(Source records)
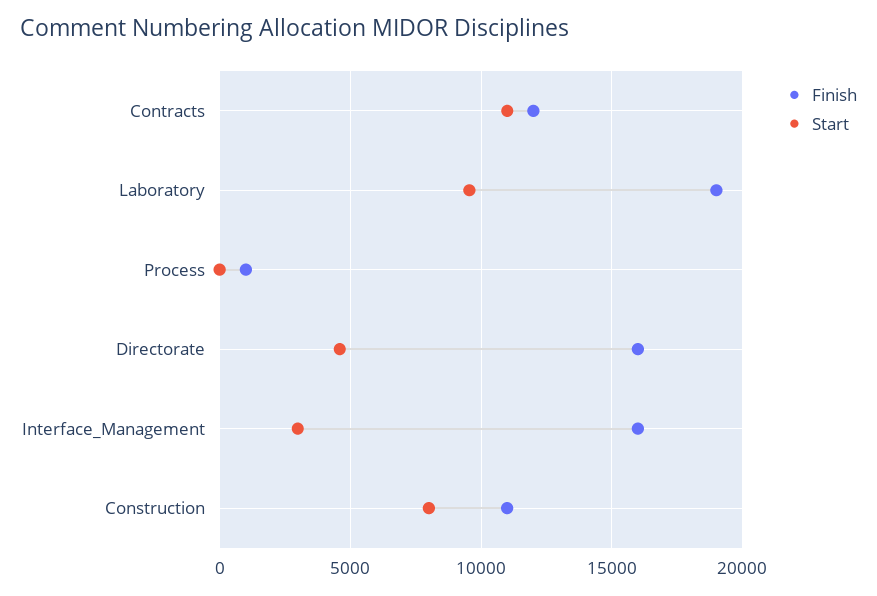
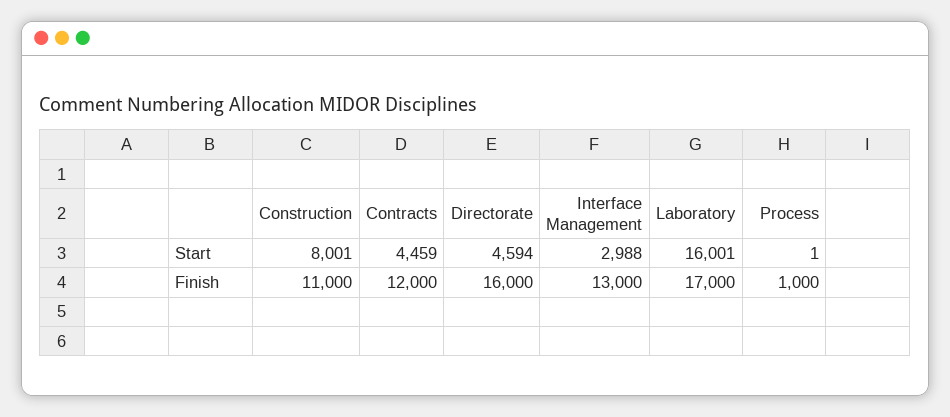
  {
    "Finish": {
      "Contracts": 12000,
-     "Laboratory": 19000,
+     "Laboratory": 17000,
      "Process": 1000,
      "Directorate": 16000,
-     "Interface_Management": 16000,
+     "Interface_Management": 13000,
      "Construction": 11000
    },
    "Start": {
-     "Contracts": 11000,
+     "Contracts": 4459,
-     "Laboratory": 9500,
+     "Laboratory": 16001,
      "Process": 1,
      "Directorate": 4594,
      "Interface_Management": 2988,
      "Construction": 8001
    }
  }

> _Directions_:
All lines in the entries above that hold the word "Construction" need to be copied.

> _Task result_:
      "Construction": 11000
      "Construction": 8001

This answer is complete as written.